-------- Given passage --------

What am I doing today? Searching for jobs in Germany. More decisively so than I have, ever… The thought has occurred to me in the last days that if I have the courage to go to Paris on my own, it seems likely that I have the courage too to move back home…
I’ve been reading around on forums for people returning – the papers I need, what I’ve got to organise…
The hardest part really seems to be the job search.
Oh, and of course I’ve been browsing what flats are available for rent… And I keep being amazed at the fact that I can rent a 3 bedroom flat back in Germany, no problem, for the money that I spend here for my tiny little room in someone else’s home (which in comparison to other places nearby would be considered low rent).
And from what I read in the forums, I’m not the only one who is caught by the apparently inherent pull to move home… To the land where everything is clean and organised and a bit more boring than elsewhere because of it, where the food is so much better, where there’s rent control… Where people worry about insurance more than anywhere else in the world. Where I trust my dentist and am only half as scared to land in hospital for whatever reason than I am in the UK…
It is a strange thing, this ache and drive to go home.
I have friends there. Still. After all this time, we are still connected and interested in each other’s lives and happiness.
And, of course, family.
I’m not sure really what that means or will mean.

-------- Exercise data --------

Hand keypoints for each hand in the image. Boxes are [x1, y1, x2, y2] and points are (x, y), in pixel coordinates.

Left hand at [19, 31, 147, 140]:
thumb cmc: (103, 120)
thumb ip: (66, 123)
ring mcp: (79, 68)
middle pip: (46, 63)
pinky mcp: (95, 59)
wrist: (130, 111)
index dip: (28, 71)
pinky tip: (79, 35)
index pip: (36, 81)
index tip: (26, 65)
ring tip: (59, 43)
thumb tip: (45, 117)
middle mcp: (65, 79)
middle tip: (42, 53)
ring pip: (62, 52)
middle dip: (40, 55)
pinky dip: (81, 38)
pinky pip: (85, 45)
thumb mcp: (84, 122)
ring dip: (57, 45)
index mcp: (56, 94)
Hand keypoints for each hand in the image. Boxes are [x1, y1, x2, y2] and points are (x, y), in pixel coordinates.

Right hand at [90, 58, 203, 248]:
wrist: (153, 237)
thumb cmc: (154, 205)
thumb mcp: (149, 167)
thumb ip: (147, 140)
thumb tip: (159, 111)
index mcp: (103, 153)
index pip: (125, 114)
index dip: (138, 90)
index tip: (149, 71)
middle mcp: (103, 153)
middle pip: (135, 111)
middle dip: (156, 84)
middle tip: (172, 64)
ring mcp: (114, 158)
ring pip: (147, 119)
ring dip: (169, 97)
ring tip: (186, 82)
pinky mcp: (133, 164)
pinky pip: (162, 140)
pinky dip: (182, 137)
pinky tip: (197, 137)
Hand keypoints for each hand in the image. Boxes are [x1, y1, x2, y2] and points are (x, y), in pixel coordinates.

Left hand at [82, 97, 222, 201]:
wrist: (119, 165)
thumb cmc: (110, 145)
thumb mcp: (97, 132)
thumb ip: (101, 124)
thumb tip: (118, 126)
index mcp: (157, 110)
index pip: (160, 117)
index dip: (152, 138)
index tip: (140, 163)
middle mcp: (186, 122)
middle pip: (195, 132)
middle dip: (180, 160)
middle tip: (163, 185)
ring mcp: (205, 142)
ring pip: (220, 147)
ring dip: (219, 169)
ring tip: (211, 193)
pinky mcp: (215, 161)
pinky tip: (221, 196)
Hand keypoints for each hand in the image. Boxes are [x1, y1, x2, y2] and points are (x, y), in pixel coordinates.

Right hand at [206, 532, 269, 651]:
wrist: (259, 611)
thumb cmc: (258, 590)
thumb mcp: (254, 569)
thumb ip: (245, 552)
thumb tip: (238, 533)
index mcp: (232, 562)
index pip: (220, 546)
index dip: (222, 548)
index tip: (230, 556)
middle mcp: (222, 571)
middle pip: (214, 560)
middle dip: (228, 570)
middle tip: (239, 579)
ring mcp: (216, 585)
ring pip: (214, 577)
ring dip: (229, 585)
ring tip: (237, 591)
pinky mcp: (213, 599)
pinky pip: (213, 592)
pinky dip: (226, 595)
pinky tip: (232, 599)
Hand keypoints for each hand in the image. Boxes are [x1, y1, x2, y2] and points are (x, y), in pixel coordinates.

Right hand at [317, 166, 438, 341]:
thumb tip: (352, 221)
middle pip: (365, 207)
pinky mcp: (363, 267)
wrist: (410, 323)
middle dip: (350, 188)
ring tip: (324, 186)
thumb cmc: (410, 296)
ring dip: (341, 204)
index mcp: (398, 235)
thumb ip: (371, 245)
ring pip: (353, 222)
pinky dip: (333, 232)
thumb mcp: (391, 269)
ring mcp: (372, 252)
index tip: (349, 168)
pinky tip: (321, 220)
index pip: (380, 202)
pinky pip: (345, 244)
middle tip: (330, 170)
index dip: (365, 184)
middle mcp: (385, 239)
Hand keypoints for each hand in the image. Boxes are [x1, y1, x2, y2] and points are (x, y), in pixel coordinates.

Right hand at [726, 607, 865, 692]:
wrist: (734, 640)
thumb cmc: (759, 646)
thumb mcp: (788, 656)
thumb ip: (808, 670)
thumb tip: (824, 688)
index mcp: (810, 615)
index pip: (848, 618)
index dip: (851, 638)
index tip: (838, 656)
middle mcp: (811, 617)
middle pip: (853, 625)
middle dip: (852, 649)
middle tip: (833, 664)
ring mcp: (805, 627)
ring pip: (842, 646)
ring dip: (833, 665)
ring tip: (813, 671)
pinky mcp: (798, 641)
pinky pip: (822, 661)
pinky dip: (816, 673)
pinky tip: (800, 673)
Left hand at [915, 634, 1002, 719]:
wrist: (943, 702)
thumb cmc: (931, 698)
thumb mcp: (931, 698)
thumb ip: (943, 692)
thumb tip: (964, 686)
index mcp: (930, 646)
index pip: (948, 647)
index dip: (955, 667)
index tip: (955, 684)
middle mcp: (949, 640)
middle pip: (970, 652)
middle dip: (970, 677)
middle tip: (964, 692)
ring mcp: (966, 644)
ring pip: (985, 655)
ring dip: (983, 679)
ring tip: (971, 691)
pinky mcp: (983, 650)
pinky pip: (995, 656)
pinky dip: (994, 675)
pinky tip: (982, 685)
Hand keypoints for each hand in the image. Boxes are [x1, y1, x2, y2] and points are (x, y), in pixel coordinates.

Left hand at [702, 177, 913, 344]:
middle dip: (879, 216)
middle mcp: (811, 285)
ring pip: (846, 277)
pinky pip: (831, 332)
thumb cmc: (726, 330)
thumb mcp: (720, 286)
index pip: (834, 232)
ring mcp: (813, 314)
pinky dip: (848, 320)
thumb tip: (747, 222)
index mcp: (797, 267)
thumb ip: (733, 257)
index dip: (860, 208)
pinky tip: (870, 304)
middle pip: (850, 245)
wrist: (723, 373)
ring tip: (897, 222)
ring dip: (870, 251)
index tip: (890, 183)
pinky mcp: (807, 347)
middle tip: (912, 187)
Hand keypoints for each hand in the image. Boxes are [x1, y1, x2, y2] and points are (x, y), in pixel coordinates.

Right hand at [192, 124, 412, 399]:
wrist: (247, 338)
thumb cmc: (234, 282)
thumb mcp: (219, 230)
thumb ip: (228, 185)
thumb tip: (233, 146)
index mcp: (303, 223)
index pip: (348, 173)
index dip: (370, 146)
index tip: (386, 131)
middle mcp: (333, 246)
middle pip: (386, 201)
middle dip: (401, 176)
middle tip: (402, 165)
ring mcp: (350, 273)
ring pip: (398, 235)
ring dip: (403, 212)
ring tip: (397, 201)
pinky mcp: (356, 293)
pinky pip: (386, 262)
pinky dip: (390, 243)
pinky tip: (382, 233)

--------

Assignment ▸ Continue the passage above about wanting to move back home to Germany, picking up after its final sentence.

Exercise result ▸
In the end, I’m thinking of moving home not because they want me to and keep telling me that I should, but because I want to… Bit hard for me to accept that the result is the same… But it’s an essential difference.
There is an inner “wall of carefulness” towards my family in me, separating me from them, keeping boundaries. But more has been said. There’s room to move.
A lot really hangs in finding work that I enjoy, at least to a reasonable level.
Apart from thinking about all that, and trying not to think of Monday when I have to go back to work here and of all that will await me there, I’m editing my holiday photos, doing laundry, listening to Harry Potter… (I bought the first volume in French while in Paris – adds a challenge to the familiarity…)
I’m pretty sure it will all be okay. Including Monday. There are worse things that could happen than my to do list overflowing.
I’ve still got my birthday to celebrate with friends here, something to look forward to. And I’ll be starting a Creative Writing course in mid-September.
And I’ve got plans to make. Let’s see if the courage lasts.